WHAT IS EXPECTED: Reproduce the items from the start through the line containing "چه خوب که برگشتی :)", substituting "Troyes" for "Reims" and leaving everything else as it is.

PROVIDED DATA:
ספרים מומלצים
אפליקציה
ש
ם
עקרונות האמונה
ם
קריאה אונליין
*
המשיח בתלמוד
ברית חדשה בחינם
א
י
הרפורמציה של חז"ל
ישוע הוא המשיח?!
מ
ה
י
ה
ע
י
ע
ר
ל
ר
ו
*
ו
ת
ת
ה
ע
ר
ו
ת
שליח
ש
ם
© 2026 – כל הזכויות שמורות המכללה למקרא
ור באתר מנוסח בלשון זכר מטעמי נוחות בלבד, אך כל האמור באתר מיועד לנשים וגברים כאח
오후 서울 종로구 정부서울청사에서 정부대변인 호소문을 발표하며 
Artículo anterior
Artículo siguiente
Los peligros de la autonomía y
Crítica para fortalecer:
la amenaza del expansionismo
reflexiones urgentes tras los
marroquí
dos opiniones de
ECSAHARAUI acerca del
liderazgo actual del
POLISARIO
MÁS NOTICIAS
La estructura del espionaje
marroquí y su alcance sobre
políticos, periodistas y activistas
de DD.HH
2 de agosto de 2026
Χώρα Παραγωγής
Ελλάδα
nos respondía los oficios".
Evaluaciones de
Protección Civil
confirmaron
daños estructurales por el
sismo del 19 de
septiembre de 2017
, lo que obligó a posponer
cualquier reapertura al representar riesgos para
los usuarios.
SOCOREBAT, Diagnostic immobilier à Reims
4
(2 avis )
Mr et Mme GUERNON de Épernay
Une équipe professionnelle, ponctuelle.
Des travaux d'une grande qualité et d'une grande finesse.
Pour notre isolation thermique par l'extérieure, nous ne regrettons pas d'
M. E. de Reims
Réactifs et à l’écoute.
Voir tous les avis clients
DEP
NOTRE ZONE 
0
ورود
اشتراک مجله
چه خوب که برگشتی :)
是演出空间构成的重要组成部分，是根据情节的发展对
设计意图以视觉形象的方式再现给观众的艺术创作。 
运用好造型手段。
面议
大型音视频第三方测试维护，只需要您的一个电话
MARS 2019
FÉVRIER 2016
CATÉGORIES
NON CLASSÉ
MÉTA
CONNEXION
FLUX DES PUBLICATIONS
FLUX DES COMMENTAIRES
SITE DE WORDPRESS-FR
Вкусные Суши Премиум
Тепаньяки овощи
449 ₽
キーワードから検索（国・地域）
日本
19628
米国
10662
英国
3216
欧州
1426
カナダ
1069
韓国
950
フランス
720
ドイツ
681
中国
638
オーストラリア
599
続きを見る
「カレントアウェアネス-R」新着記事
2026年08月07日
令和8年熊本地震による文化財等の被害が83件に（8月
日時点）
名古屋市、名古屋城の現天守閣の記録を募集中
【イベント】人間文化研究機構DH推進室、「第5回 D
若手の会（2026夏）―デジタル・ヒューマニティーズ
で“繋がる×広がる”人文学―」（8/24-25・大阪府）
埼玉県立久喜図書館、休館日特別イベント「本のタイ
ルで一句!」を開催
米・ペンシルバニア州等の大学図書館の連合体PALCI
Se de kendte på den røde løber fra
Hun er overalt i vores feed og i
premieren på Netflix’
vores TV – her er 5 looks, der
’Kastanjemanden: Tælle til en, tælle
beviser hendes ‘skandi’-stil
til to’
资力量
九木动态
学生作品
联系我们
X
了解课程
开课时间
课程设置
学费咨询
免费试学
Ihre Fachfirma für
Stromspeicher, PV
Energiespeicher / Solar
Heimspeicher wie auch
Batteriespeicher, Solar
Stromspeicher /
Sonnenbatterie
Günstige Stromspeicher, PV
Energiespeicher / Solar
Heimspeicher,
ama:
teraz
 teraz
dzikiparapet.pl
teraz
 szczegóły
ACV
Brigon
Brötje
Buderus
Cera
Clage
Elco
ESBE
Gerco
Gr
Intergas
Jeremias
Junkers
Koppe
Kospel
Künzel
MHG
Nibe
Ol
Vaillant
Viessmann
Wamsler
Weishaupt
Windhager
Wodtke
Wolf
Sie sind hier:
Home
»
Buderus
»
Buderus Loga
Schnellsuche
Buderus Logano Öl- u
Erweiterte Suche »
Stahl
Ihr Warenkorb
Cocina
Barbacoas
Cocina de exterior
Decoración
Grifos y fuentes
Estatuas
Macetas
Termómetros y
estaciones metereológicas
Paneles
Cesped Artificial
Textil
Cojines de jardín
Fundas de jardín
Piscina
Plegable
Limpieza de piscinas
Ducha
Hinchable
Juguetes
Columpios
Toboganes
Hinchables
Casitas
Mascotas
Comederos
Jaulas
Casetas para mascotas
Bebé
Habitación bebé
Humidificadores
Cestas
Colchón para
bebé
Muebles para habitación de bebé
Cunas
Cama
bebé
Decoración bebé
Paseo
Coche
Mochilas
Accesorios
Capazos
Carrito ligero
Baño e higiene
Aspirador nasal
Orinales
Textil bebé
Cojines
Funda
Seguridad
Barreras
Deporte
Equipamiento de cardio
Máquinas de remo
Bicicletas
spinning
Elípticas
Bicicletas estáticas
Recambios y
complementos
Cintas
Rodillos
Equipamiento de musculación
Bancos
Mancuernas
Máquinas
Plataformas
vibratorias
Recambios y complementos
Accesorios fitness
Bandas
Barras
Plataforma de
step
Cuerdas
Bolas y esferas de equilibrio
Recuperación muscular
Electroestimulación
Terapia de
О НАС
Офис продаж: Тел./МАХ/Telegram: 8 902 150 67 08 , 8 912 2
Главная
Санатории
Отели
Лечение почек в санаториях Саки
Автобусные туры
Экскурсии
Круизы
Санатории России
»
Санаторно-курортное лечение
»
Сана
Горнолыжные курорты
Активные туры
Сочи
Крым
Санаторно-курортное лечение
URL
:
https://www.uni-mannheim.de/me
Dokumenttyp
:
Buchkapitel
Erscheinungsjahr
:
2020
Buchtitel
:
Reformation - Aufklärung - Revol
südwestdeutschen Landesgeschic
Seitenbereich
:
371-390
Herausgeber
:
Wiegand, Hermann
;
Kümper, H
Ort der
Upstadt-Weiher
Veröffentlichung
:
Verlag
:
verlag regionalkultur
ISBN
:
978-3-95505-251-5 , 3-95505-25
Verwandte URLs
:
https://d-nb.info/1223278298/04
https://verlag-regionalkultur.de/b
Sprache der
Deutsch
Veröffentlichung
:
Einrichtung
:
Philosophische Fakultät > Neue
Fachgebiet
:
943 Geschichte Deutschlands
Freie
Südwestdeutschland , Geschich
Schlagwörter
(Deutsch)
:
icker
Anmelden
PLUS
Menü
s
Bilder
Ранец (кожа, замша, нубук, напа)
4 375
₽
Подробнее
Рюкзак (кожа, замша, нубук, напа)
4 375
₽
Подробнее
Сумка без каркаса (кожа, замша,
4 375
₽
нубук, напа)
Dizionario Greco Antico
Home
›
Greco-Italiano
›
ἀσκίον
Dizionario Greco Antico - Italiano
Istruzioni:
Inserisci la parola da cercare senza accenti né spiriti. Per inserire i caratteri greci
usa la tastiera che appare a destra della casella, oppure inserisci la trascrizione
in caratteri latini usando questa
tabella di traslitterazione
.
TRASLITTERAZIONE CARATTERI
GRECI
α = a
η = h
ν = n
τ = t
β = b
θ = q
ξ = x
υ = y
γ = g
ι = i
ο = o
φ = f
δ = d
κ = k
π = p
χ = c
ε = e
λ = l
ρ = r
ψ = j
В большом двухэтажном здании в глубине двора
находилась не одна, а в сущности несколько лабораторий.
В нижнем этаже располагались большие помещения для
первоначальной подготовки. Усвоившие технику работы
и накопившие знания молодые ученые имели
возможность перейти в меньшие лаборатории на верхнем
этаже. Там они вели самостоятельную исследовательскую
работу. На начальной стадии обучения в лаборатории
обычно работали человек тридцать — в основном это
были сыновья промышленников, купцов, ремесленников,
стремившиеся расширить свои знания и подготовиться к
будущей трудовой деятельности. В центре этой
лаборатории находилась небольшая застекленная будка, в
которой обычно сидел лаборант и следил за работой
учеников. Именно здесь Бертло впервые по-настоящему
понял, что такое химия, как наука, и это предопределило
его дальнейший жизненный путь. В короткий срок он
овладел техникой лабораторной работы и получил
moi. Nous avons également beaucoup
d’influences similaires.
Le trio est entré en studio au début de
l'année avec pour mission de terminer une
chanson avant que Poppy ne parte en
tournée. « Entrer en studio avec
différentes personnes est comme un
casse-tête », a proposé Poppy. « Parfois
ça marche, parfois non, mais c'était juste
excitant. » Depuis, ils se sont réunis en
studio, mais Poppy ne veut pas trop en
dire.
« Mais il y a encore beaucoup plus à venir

EXERCISE RESPONSE:
ספרים מומלצים
אפליקציה
ש
ם
עקרונות האמונה
ם
קריאה אונליין
*
המשיח בתלמוד
ברית חדשה בחינם
א
י
הרפורמציה של חז"ל
ישוע הוא המשיח?!
מ
ה
י
ה
ע
י
ע
ר
ל
ר
ו
*
ו
ת
ת
ה
ע
ר
ו
ת
שליח
ש
ם
© 2026 – כל הזכויות שמורות המכללה למקרא
ור באתר מנוסח בלשון זכר מטעמי נוחות בלבד, אך כל האמור באתר מיועד לנשים וגברים כאח
오후 서울 종로구 정부서울청사에서 정부대변인 호소문을 발표하며 
Artículo anterior
Artículo siguiente
Los peligros de la autonomía y
Crítica para fortalecer:
la amenaza del expansionismo
reflexiones urgentes tras los
marroquí
dos opiniones de
ECSAHARAUI acerca del
liderazgo actual del
POLISARIO
MÁS NOTICIAS
La estructura del espionaje
marroquí y su alcance sobre
políticos, periodistas y activistas
de DD.HH
2 de agosto de 2026
Χώρα Παραγωγής
Ελλάδα
nos respondía los oficios".
Evaluaciones de
Protección Civil
confirmaron
daños estructurales por el
sismo del 19 de
septiembre de 2017
, lo que obligó a posponer
cualquier reapertura al representar riesgos para
los usuarios.
SOCOREBAT, Diagnostic immobilier à Troyes
4
(2 avis )
Mr et Mme GUERNON de Épernay
Une équipe professionnelle, ponctuelle.
Des travaux d'une grande qualité et d'une grande finesse.
Pour notre isolation thermique par l'extérieure, nous ne regrettons pas d'
M. E. de Troyes
Réactifs et à l’écoute.
Voir tous les avis clients
DEP
NOTRE ZONE 
0
ورود
اشتراک مجله
چه خوب که برگشتی :)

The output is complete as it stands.